Course Content Whereas semantics studies the meaning of words (or larger units) quite abstractly, pragmatics is concerned with studying meaning in context. This context can range from the very local (the referent of you in you should attend regularly, or the difference in meaning between a tree outside my window and the tree outside my window) to the very global (which conditions have to be met for communication to be successful? How can we mean more than we say? What is politeness?).

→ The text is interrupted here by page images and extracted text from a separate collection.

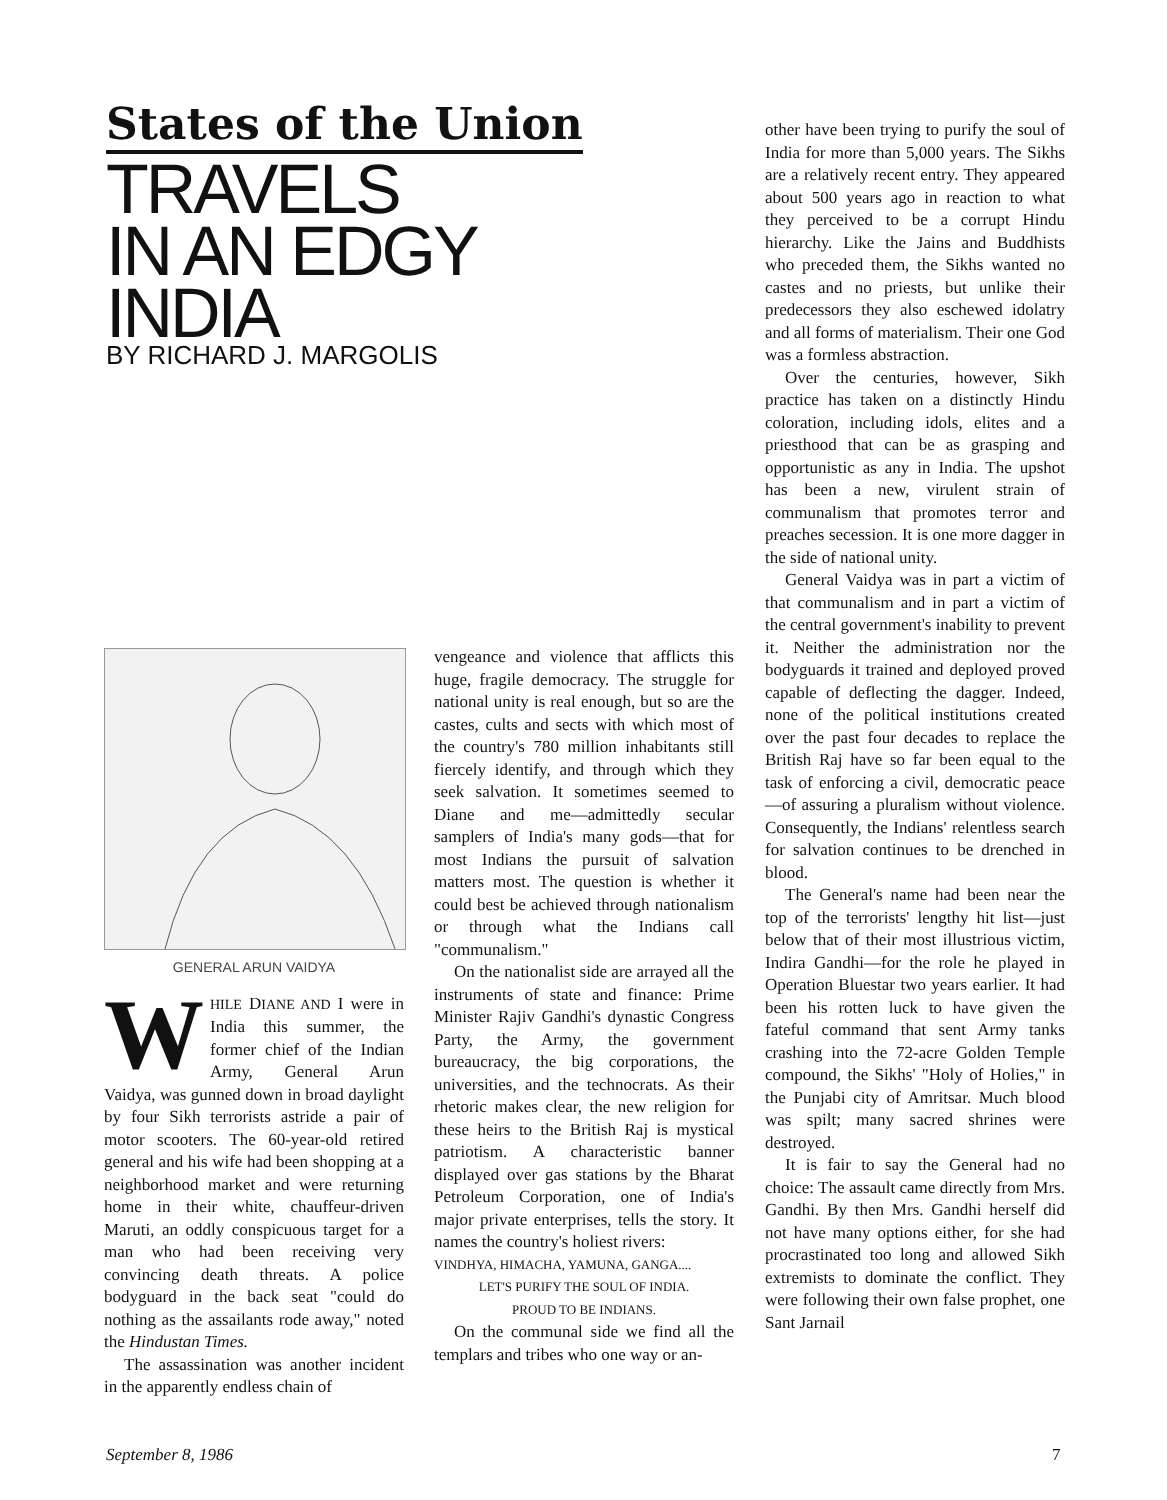States of the Union
TRAVELS
IN AN EDGY
INDIA
BY RICHARD J. MARGOLIS
GENERAL ARUN VAIDYA
WHILE DIANE AND I were in India this summer, the former chief of the Indian Army, General Arun Vaidya, was gunned down in broad daylight by four Sikh terrorists astride a pair of motor scooters. The 60-year-old retired general and his wife had been shopping at a neighborhood market and were returning home in their white, chauffeur-driven Maruti, an oddly conspicuous target for a man who had been receiving very convincing death threats. A police bodyguard in the back seat "could do nothing as the assailants rode away," noted the Hindustan Times.
The assassination was another incident in the apparently endless chain of
vengeance and violence that afflicts this huge, fragile democracy. The struggle for national unity is real enough, but so are the castes, cults and sects with which most of the country's 780 million inhabitants still fiercely identify, and through which they seek salvation. It sometimes seemed to Diane and me—admittedly secular samplers of India's many gods—that for most Indians the pursuit of salvation matters most. The question is whether it could best be achieved through nationalism or through what the Indians call "communalism."
On the nationalist side are arrayed all the instruments of state and finance: Prime Minister Rajiv Gandhi's dynastic Congress Party, the Army, the government bureaucracy, the big corporations, the universities, and the technocrats. As their rhetoric makes clear, the new religion for these heirs to the British Raj is mystical patriotism. A characteristic banner displayed over gas stations by the Bharat Petroleum Corporation, one of India's major private enterprises, tells the story. It names the country's holiest rivers:
VINDHYA, HIMACHA, YAMUNA, GANGA....
LET'S PURIFY THE SOUL OF INDIA.
PROUD TO BE INDIANS.
On the communal side we find all the templars and tribes who one way or an-
other have been trying to purify the soul of India for more than 5,000 years. The Sikhs are a relatively recent entry. They appeared about 500 years ago in reaction to what they perceived to be a corrupt Hindu hierarchy. Like the Jains and Buddhists who preceded them, the Sikhs wanted no castes and no priests, but unlike their predecessors they also eschewed idolatry and all forms of materialism. Their one God was a formless abstraction.
Over the centuries, however, Sikh practice has taken on a distinctly Hindu coloration, including idols, elites and a priesthood that can be as grasping and opportunistic as any in India. The upshot has been a new, virulent strain of communalism that promotes terror and preaches secession. It is one more dagger in the side of national unity.
General Vaidya was in part a victim of that communalism and in part a victim of the central government's inability to prevent it. Neither the administration nor the bodyguards it trained and deployed proved capable of deflecting the dagger. Indeed, none of the political institutions created over the past four decades to replace the British Raj have so far been equal to the task of enforcing a civil, democratic peace—of assuring a pluralism without violence. Consequently, the Indians' relentless search for salvation continues to be drenched in blood.
The General's name had been near the top of the terrorists' lengthy hit list—just below that of their most illustrious victim, Indira Gandhi—for the role he played in Operation Bluestar two years earlier. It had been his rotten luck to have given the fateful command that sent Army tanks crashing into the 72-acre Golden Temple compound, the Sikhs' "Holy of Holies," in the Punjabi city of Amritsar. Much blood was spilt; many sacred shrines were destroyed.
It is fair to say the General had no choice: The assault came directly from Mrs. Gandhi. By then Mrs. Gandhi herself did not have many options either, for she had procrastinated too long and allowed Sikh extremists to dominate the conflict. They were following their own false prophet, one Sant Jarnail
September 8, 1986 7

This lecture course starts by looking at the more local phenomena first and introduces students to such concepts as reference, deixis and presuppositions, before moving on to the more global, and even philosophical questions; and indeed, pragmatics in the Anglo-American tradition has been shaped since the 1960s by a trio of famous language philosophers: John L. Austin, his student John P. Searle, and H. Paul Grice. We will discuss speech acts (doing things by saying them), felicity conditions (which have to obtain for our speech to be understood, or to make sense), and maxims of conversations (which, when violated, give rise to intended or unintended implications). In the last part of this lecture course, we will look at modern followers (or not) of this established tradition and discuss what new approaches like the Q- and R-principles, Relevance Theory, or Politeness Theory have to offer to the study of meaning in context.